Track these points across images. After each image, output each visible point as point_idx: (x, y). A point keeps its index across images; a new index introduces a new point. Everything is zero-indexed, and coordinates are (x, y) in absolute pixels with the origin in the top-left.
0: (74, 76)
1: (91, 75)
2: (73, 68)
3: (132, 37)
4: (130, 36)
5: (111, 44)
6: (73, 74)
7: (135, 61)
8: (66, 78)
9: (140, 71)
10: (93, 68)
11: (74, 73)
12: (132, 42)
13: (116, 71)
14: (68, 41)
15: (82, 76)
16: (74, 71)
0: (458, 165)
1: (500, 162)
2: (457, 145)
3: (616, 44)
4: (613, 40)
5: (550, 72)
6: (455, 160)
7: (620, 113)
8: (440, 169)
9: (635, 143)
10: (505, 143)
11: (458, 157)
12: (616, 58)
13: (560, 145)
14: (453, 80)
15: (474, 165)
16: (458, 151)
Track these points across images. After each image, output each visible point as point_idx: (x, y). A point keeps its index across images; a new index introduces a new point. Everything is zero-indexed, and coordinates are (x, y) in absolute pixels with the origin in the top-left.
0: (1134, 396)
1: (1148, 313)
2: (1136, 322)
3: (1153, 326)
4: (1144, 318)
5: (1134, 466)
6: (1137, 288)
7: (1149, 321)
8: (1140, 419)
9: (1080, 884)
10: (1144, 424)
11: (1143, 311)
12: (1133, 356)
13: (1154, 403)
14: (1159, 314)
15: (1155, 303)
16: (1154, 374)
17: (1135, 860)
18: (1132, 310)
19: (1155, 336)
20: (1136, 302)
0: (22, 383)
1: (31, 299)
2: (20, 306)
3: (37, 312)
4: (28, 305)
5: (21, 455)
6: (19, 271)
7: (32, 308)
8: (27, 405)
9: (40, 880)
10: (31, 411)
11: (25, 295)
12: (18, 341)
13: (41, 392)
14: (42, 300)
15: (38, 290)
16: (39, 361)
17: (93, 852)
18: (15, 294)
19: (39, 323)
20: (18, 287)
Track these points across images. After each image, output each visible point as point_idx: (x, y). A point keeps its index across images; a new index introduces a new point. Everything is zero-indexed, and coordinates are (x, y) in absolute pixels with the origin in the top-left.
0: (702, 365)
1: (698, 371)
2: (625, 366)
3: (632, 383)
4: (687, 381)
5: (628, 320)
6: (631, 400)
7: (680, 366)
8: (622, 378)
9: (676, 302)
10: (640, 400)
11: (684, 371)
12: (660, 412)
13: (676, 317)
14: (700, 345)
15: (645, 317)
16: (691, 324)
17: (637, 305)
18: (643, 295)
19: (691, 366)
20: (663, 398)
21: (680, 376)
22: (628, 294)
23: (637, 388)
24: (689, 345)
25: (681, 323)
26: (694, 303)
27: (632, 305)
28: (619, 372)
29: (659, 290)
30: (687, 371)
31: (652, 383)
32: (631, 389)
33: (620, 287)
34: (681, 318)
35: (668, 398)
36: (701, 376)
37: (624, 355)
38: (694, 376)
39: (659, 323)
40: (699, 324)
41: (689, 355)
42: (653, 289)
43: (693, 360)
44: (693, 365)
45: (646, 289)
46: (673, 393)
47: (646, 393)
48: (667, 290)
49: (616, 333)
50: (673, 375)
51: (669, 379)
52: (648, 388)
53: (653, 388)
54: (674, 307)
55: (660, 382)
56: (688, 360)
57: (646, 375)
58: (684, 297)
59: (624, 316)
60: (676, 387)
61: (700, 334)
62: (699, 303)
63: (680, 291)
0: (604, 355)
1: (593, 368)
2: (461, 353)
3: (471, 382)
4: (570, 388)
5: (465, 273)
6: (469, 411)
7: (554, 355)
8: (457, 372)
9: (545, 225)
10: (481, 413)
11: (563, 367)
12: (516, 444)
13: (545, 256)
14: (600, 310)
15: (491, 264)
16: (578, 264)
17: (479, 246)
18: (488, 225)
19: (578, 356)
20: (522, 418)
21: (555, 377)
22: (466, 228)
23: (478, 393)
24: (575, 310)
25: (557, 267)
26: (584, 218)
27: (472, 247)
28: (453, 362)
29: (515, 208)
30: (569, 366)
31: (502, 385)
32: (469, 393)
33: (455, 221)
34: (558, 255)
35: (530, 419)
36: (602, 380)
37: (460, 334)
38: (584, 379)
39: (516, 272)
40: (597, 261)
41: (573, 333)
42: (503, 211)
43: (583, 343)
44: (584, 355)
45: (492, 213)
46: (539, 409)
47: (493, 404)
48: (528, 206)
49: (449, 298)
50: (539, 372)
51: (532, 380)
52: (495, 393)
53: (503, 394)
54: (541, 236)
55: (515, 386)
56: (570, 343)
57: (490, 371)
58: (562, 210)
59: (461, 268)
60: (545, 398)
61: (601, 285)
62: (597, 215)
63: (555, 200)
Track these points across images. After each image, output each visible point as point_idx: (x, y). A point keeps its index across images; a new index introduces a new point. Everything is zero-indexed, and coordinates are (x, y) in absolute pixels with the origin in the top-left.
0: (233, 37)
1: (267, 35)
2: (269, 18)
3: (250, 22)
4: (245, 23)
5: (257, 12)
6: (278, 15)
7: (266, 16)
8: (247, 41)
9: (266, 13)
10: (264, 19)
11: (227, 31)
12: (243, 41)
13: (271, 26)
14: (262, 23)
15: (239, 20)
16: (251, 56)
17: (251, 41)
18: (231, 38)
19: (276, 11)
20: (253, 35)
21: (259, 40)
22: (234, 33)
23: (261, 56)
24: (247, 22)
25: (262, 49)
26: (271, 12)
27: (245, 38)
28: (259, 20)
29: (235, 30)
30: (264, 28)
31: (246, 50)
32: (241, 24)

________

What to produce
Copy out every item above verbatim, line by line, with nothing changed.

Answer space
Track these points across images. After each image, output each visible point as point_idx: (x, y). A point keeps its index across images; a new index introduces a new point. Everything is zero-indexed, and coordinates are (x, y) in absolute pixels with the origin in the top-left.
0: (74, 76)
1: (91, 75)
2: (73, 68)
3: (132, 37)
4: (130, 36)
5: (111, 44)
6: (73, 74)
7: (135, 61)
8: (66, 78)
9: (140, 71)
10: (93, 68)
11: (74, 73)
12: (132, 42)
13: (116, 71)
14: (68, 41)
15: (82, 76)
16: (74, 71)
0: (458, 165)
1: (500, 162)
2: (457, 145)
3: (616, 44)
4: (613, 40)
5: (550, 72)
6: (455, 160)
7: (620, 113)
8: (440, 169)
9: (635, 143)
10: (505, 143)
11: (458, 157)
12: (616, 58)
13: (560, 145)
14: (453, 80)
15: (474, 165)
16: (458, 151)
Track these points across images. After each image, output each visible point as point_idx: (x, y). A point keeps its index across images; a new index introduces a new point. Everything is zero-indexed, and coordinates are (x, y) in absolute pixels with the origin in the top-left.
0: (1134, 396)
1: (1148, 313)
2: (1136, 322)
3: (1153, 326)
4: (1144, 318)
5: (1134, 466)
6: (1137, 288)
7: (1149, 321)
8: (1140, 419)
9: (1080, 884)
10: (1144, 424)
11: (1143, 311)
12: (1133, 356)
13: (1154, 403)
14: (1159, 314)
15: (1155, 303)
16: (1154, 374)
17: (1135, 860)
18: (1132, 310)
19: (1155, 336)
20: (1136, 302)
0: (22, 383)
1: (31, 299)
2: (20, 306)
3: (37, 312)
4: (28, 305)
5: (21, 455)
6: (19, 271)
7: (32, 308)
8: (27, 405)
9: (40, 880)
10: (31, 411)
11: (25, 295)
12: (18, 341)
13: (41, 392)
14: (42, 300)
15: (38, 290)
16: (39, 361)
17: (93, 852)
18: (15, 294)
19: (39, 323)
20: (18, 287)
Track these points across images. After each image, output each visible point as point_idx: (x, y). A point keeps its index across images; a new index introduces a new point. Everything is zero-indexed, and coordinates are (x, y) in absolute pixels with the origin in the top-left.
0: (702, 365)
1: (698, 371)
2: (625, 366)
3: (632, 383)
4: (687, 381)
5: (628, 320)
6: (631, 400)
7: (680, 366)
8: (622, 378)
9: (676, 302)
10: (640, 400)
11: (684, 371)
12: (660, 412)
13: (676, 317)
14: (700, 345)
15: (645, 317)
16: (691, 324)
17: (637, 305)
18: (643, 295)
19: (691, 366)
20: (663, 398)
21: (680, 376)
22: (628, 294)
23: (637, 388)
24: (689, 345)
25: (681, 323)
26: (694, 303)
27: (632, 305)
28: (619, 372)
29: (659, 290)
30: (687, 371)
31: (652, 383)
32: (631, 389)
33: (620, 287)
34: (681, 318)
35: (668, 398)
36: (701, 376)
37: (624, 355)
38: (694, 376)
39: (659, 323)
40: (699, 324)
41: (689, 355)
42: (653, 289)
43: (693, 360)
44: (693, 365)
45: (646, 289)
46: (673, 393)
47: (646, 393)
48: (667, 290)
49: (616, 333)
50: (673, 375)
51: (669, 379)
52: (648, 388)
53: (653, 388)
54: (674, 307)
55: (660, 382)
56: (688, 360)
57: (646, 375)
58: (684, 297)
59: (624, 316)
60: (676, 387)
61: (700, 334)
62: (699, 303)
63: (680, 291)
0: (604, 355)
1: (593, 368)
2: (461, 353)
3: (471, 382)
4: (570, 388)
5: (465, 273)
6: (469, 411)
7: (554, 355)
8: (457, 372)
9: (545, 225)
10: (481, 413)
11: (563, 367)
12: (516, 444)
13: (545, 256)
14: (600, 310)
15: (491, 264)
16: (578, 264)
17: (479, 246)
18: (488, 225)
19: (578, 356)
20: (522, 418)
21: (555, 377)
22: (466, 228)
23: (478, 393)
24: (575, 310)
25: (557, 267)
26: (584, 218)
27: (472, 247)
28: (453, 362)
29: (515, 208)
30: (569, 366)
31: (502, 385)
32: (469, 393)
33: (455, 221)
34: (558, 255)
35: (530, 419)
36: (602, 380)
37: (460, 334)
38: (584, 379)
39: (516, 272)
40: (597, 261)
41: (573, 333)
42: (503, 211)
43: (583, 343)
44: (584, 355)
45: (492, 213)
46: (539, 409)
47: (493, 404)
48: (528, 206)
49: (449, 298)
50: (539, 372)
51: (532, 380)
52: (495, 393)
53: (503, 394)
54: (541, 236)
55: (515, 386)
56: (570, 343)
57: (490, 371)
58: (562, 210)
59: (461, 268)
60: (545, 398)
61: (601, 285)
62: (597, 215)
63: (555, 200)
Track these points across images. After each image, output each visible point as point_idx: (x, y). A point keeps its index across images; a new index introduces a new point. Everything is zero-indexed, and coordinates are (x, y) in absolute pixels with the origin in the top-left.
0: (233, 37)
1: (267, 35)
2: (269, 18)
3: (250, 22)
4: (245, 23)
5: (257, 12)
6: (278, 15)
7: (266, 16)
8: (247, 41)
9: (266, 13)
10: (264, 19)
11: (227, 31)
12: (243, 41)
13: (271, 26)
14: (262, 23)
15: (239, 20)
16: (251, 56)
17: (251, 41)
18: (231, 38)
19: (276, 11)
20: (253, 35)
21: (259, 40)
22: (234, 33)
23: (261, 56)
24: (247, 22)
25: (262, 49)
26: (271, 12)
27: (245, 38)
28: (259, 20)
29: (235, 30)
30: (264, 28)
31: (246, 50)
32: (241, 24)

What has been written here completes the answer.